Brief 1:
Answer these questions on the passage about stitched maps.
(a) In which month did Kaul first go to Kolkata?
(b) What did Kaul stitch first when she began her map of Kolkata?
(c) In which city and year did Liz Kueneke come up with The Urban Fabric?

(Text under study)

But does the theory and practice of psychogeography apply as efficiently and potently to a place that is completely unfamiliar? For Kaul, her practice of viewing and mapping both mnemonically and emotively has allowed her to look beyond the physicality of a city. So when she went to her maternal grandmother’s home, Kolkata, for the first time in May, she explored the city with “a sense of imagined familiarity”, viewing it through the lens of her memories. “I had no sense of the orientation of Kolkata but I imagined she must have walked certain streets or taken boat rides in the Hooghly. So, I began the map of the city by stitching the river first because it is a constant. And even though my first instinct was to fill it up with stitches, in the end I left it blank, because for me the story still remains incomplete. I wanted to leave room for new details of the many possibilities in my subsequent visits.”
While Kaul and Gupta’s work is a medium for inward and outward navigation of place through history and memory, Spain-based multidisciplinary artist Liz Kueneke uses stitching and mapping to investigate the meanings local people attach to their neighbourhoods. So she came up with The Urban Fabric in Barcelona in 2008, combining embroidery with large-scale participatory maps that provide her “with both an excuse to talk to strangers, and a reason for them to tell me their stories”. She adds, “I really enjoyed the interactions that resulted from neighbours and passers-by meeting and participating in the map, so I decided to take the project around the world.”

(End Text under study)
(Dataset)

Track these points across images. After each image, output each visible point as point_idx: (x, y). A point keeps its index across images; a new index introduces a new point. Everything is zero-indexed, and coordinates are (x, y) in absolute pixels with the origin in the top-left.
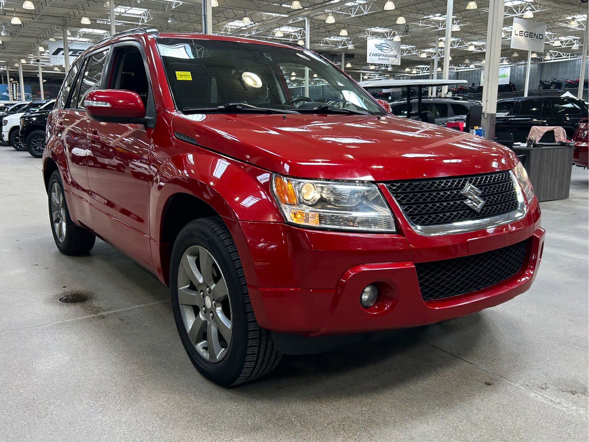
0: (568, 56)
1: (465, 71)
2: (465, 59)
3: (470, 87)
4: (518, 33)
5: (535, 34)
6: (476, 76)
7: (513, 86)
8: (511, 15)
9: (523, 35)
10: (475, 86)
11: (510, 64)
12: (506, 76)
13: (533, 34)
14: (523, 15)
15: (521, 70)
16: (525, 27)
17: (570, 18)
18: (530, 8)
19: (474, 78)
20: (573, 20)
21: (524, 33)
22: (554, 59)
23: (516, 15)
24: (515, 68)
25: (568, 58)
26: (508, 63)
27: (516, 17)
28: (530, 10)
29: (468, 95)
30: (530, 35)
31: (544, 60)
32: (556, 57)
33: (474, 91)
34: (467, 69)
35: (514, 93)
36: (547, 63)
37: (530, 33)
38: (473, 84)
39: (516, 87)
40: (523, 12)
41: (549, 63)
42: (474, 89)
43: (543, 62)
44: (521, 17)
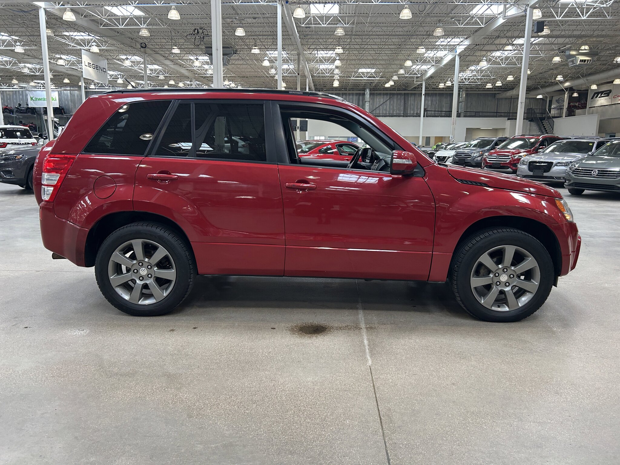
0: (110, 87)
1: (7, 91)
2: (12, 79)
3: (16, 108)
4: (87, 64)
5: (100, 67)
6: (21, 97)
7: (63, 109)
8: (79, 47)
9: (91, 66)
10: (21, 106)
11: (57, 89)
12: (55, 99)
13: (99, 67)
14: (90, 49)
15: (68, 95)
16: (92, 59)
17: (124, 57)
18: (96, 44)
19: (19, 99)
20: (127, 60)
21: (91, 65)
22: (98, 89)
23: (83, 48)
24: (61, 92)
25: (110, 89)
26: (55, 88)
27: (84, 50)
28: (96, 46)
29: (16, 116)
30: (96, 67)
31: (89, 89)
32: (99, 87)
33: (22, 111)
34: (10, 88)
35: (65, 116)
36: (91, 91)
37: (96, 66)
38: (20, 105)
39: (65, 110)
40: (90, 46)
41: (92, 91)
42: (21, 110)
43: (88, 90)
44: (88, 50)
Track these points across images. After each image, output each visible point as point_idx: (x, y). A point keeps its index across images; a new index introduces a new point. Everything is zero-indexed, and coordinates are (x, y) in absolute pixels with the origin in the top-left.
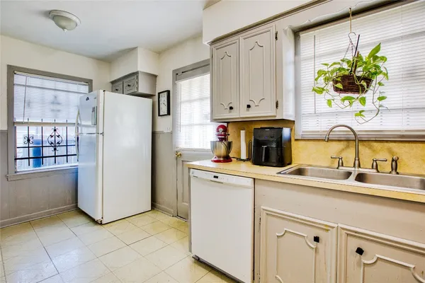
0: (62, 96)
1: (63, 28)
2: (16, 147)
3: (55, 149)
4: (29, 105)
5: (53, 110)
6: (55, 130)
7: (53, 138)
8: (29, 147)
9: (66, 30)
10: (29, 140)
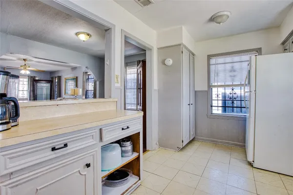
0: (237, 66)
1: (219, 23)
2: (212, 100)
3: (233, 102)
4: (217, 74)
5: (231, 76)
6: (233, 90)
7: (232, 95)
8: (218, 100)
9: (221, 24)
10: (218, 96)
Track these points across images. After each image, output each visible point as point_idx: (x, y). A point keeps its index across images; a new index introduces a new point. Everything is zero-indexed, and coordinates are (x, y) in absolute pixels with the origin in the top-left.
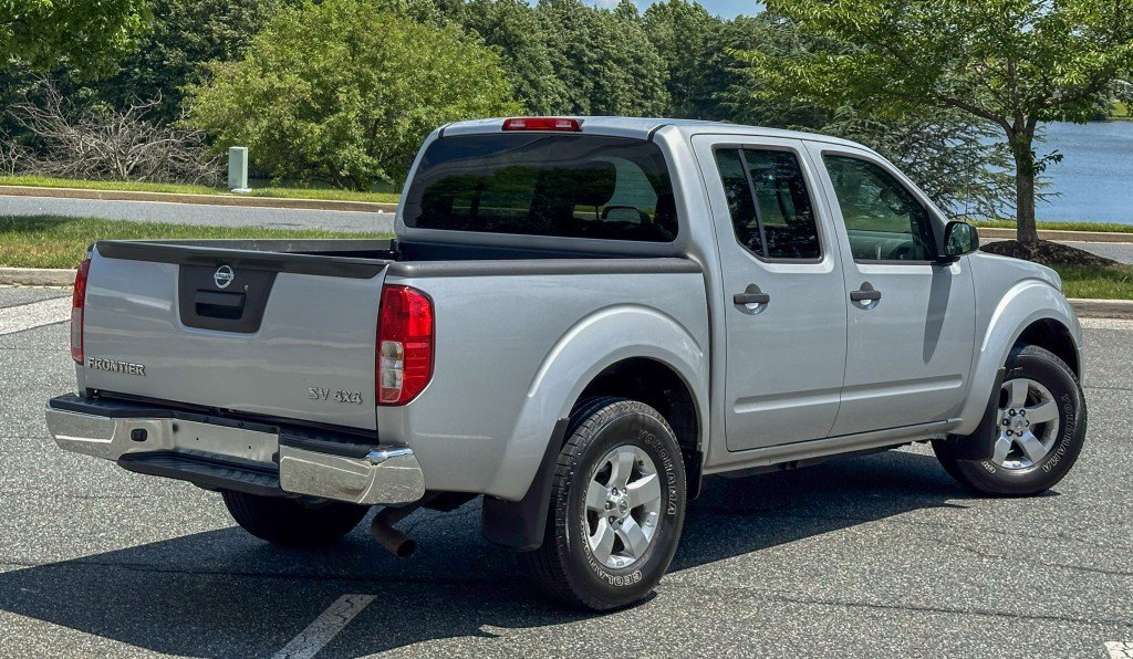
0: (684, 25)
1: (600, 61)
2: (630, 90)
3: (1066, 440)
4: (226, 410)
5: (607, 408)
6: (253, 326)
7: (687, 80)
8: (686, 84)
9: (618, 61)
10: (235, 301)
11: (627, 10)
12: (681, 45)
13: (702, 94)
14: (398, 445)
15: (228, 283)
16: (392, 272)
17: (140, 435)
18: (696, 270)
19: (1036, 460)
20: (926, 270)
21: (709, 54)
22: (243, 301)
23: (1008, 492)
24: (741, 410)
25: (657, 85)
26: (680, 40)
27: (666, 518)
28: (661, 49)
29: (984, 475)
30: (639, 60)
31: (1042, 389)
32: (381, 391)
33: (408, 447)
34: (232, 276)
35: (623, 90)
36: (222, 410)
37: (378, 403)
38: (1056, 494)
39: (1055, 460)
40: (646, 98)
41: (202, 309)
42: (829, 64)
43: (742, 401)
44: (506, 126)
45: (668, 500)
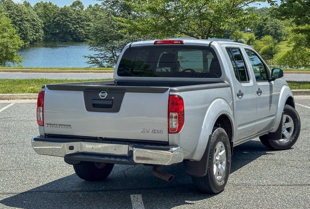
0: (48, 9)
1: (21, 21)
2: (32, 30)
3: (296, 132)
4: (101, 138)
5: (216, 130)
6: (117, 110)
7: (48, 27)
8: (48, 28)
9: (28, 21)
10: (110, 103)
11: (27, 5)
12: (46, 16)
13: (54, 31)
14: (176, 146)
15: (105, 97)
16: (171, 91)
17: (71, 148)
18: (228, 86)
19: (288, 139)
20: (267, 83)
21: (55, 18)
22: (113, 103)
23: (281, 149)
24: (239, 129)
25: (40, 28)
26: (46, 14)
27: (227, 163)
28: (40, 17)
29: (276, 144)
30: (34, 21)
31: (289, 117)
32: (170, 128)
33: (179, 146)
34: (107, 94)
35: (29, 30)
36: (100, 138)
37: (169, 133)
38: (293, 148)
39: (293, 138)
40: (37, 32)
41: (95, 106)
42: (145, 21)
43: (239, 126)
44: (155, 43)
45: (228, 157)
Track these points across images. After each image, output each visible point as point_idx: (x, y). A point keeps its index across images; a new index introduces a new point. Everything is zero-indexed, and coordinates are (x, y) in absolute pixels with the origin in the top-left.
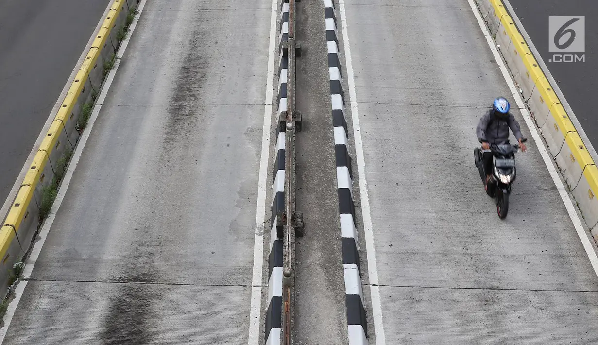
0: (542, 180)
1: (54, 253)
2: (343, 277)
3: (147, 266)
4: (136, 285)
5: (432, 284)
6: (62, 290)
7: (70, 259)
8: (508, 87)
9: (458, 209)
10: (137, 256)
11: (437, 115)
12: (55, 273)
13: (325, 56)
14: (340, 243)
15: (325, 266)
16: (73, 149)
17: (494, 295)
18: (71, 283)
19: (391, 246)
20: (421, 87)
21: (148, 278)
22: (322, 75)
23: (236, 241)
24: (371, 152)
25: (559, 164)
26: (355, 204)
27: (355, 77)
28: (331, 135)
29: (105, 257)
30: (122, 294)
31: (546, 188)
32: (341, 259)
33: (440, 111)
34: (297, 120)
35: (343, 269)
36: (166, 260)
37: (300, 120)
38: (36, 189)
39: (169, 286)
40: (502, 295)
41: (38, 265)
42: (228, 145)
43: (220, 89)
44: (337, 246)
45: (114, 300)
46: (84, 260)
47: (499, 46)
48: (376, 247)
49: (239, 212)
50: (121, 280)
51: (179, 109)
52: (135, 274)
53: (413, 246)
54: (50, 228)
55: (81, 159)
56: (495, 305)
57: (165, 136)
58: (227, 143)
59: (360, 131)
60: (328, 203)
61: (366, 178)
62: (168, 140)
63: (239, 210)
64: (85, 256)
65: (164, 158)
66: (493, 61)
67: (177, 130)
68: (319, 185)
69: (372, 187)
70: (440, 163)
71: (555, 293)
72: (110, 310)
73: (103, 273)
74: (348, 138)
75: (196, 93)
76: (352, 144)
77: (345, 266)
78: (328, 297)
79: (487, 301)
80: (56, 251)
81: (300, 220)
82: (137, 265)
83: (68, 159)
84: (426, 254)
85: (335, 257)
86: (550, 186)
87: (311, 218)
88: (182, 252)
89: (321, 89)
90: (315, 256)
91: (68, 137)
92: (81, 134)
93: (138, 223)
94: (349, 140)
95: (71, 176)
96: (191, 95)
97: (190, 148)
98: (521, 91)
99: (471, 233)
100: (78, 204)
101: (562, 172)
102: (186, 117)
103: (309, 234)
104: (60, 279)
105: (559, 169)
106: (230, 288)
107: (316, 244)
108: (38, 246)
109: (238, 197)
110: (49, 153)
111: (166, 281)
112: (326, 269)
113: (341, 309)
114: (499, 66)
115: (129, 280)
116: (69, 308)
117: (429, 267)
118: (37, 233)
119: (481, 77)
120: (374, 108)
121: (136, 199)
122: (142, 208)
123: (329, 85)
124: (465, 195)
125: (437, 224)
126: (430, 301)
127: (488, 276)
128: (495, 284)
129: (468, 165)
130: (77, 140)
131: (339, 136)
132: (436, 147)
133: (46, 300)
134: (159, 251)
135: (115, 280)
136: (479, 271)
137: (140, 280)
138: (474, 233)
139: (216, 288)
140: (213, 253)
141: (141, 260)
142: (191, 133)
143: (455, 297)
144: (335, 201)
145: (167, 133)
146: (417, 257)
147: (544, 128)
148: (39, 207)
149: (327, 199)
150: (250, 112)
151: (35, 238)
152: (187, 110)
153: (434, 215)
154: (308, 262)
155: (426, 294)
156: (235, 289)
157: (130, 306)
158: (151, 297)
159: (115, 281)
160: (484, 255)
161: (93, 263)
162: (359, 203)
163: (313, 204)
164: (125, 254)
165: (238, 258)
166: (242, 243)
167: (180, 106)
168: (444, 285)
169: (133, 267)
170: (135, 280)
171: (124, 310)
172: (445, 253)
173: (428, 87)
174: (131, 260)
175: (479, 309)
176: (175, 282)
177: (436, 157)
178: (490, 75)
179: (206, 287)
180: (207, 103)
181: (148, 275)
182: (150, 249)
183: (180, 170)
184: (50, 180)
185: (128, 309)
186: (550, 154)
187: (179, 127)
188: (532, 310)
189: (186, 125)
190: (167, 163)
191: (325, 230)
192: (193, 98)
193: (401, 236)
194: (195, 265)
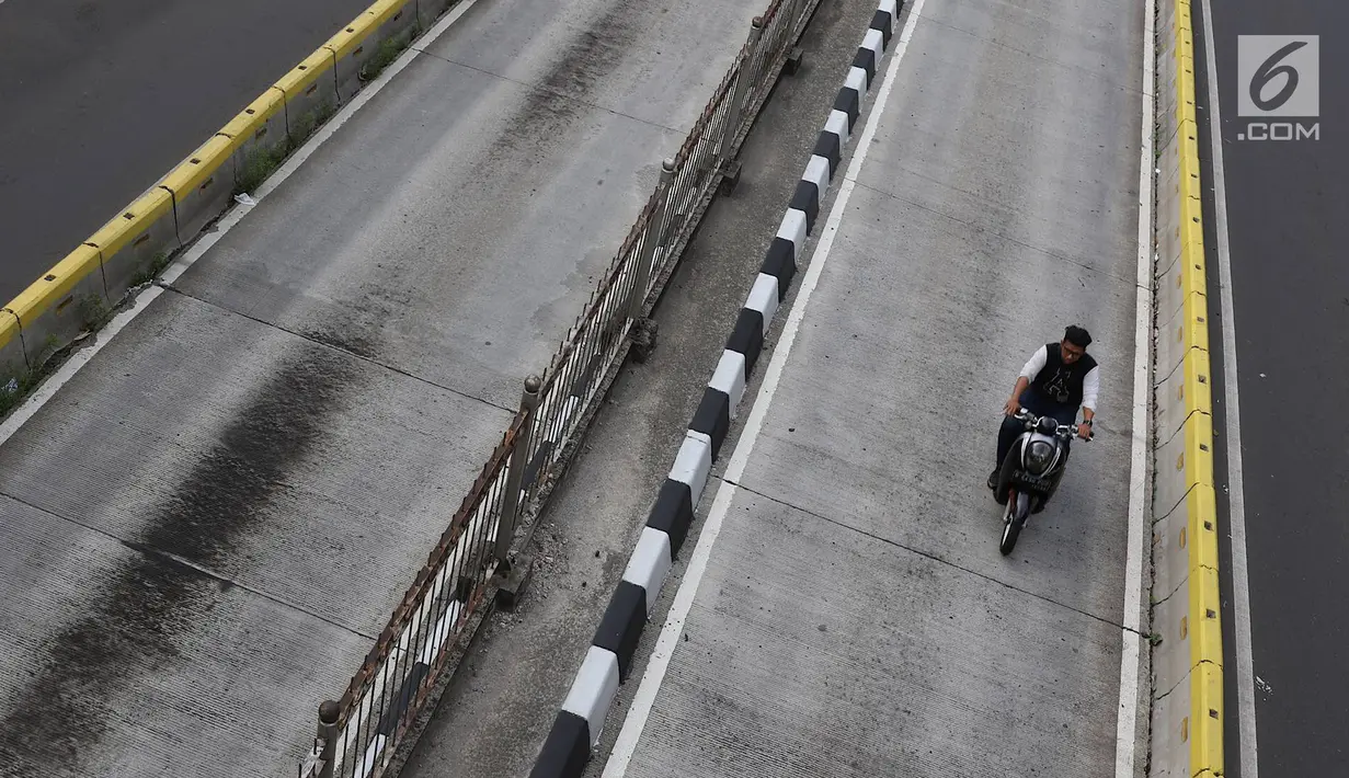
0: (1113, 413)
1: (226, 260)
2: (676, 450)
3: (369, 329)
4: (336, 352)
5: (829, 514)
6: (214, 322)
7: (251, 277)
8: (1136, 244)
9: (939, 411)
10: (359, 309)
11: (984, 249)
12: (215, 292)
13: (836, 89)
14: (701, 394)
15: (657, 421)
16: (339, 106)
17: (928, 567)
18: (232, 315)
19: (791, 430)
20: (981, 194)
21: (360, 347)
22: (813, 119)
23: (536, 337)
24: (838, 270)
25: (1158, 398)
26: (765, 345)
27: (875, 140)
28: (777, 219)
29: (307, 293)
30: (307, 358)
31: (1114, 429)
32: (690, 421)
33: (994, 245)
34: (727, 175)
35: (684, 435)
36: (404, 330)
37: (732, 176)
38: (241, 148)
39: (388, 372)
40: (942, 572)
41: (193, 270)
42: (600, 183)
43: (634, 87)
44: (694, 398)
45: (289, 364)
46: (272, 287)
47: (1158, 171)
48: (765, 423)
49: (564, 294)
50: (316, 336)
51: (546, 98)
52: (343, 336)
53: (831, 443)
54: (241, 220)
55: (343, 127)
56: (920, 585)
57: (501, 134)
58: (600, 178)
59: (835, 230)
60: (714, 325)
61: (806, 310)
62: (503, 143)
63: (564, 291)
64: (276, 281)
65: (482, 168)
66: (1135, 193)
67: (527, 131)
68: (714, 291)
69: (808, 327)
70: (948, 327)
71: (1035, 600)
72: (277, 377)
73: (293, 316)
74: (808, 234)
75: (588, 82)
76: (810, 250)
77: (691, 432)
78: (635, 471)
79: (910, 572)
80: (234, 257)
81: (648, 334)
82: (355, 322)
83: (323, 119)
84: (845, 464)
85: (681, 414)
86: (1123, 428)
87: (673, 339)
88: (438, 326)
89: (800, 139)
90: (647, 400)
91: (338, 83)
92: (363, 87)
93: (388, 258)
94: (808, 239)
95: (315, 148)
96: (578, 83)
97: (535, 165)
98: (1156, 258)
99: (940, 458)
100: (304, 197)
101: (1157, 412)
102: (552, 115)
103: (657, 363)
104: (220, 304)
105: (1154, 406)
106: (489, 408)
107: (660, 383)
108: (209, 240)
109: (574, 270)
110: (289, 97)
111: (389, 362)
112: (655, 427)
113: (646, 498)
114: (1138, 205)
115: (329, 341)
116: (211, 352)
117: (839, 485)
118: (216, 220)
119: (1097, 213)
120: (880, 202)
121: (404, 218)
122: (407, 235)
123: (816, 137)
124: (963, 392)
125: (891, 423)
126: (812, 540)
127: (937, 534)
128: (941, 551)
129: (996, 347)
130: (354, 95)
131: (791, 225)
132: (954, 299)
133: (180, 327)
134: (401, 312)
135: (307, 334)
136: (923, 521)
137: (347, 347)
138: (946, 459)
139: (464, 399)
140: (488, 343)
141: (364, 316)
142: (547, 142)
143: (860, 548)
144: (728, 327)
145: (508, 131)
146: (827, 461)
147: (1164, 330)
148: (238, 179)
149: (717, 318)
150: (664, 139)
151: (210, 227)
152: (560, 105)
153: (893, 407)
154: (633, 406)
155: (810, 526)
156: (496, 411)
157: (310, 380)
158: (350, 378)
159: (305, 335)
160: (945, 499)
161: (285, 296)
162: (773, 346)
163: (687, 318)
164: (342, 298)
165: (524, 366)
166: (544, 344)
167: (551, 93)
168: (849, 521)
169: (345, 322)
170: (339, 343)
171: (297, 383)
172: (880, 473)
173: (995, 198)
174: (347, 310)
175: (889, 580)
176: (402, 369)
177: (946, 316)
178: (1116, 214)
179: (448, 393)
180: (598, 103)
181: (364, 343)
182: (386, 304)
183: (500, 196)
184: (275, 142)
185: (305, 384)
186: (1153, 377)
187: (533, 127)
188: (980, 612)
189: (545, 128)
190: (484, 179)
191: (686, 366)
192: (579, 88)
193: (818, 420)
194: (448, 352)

(End Dataset)

Brief 2:
Quote the saved entries from the start of the rows through the line that contains "7: (513, 86)", both ends included, and leave the pictures out.

Answer box 1:
(a) May
(b) The river
(c) Barcelona, 2008

Answer box 2:
Track these points across images. After each image, output each visible point as point_idx: (x, y). A point keeps its index across images; a new index introduces a new point. Everything is zero-indexed, and coordinates are (x, y) in absolute pixels with the origin in the top-left.
0: (568, 56)
1: (465, 71)
2: (465, 59)
3: (470, 87)
4: (518, 33)
5: (535, 34)
6: (476, 76)
7: (513, 86)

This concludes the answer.